I’ve recently run into problems while studying with my friends. Every time we sit down to work we can’t help but talk for a majority of the time. I don’t want to stop hanging out with my friends, but I need to find a way to finish all my homework.
One of the best characteristics of Hillsdale students is their affinity for great conversations, but that also happens to be one of their most irritating traits. My favorite memories on campus have come from long, thoughtful discussions with friends; however, when there is a pile of theology reading in front of you, long discussions tend to lose their charm. Luckily, you do not have to drop your friends to get your work done.
The first step to a productive study session is having set times allotted for only studying. Call it “quiet time” or whatever you prefer, but make any talking off limits. Pick a fair amount of time, 25 minutes for example, and then a five-minute break to follow. Repeat this cycle four times and then take a longer hiatus. Even though you are taking breaks, this technique, called the Pomodoro technique, increases overall productivity and quality of work.
To supplement your studying with friends you should work by yourself sometimes. It isn’t always as fun, but chugging through assignments on your own is often crucial during those really busy weeks. This solo studying also gives you an opportunity to get work out of the way that you can’t get done with friends around. For me, I find working on calculus problems much easier than attempting to write a coherent paper with my friends around. Even if everyone is quiet, trying to read around others is too distracting and you will need complete solitude.

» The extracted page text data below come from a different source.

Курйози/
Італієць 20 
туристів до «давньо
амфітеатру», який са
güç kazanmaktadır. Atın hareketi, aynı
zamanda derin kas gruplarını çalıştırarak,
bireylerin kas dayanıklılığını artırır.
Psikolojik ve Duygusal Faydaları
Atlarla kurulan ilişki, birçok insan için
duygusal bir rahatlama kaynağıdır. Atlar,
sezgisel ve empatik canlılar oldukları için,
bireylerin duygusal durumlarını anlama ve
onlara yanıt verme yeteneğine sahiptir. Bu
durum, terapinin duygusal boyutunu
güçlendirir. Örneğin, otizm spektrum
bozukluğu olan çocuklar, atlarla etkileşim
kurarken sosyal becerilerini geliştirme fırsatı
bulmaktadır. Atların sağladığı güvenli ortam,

This being said, don’t discredit the power of a good Hillsdalian debate. The best way to understand a topic is to discuss it, and what better people to discuss with than the nerds you take classes with. If you have writer’s block or just can’t grasp what a professor was getting at in class, discourse can iron out wrinkles and give you a new perspective that otherwise you would not have considered.
Studying with others is far more rewarding than just shutting yourself away in your dorm, but understandably, it isn’t always the most productive. Hopefully these tips can aid you in keeping your grades up while still maintaining friendships.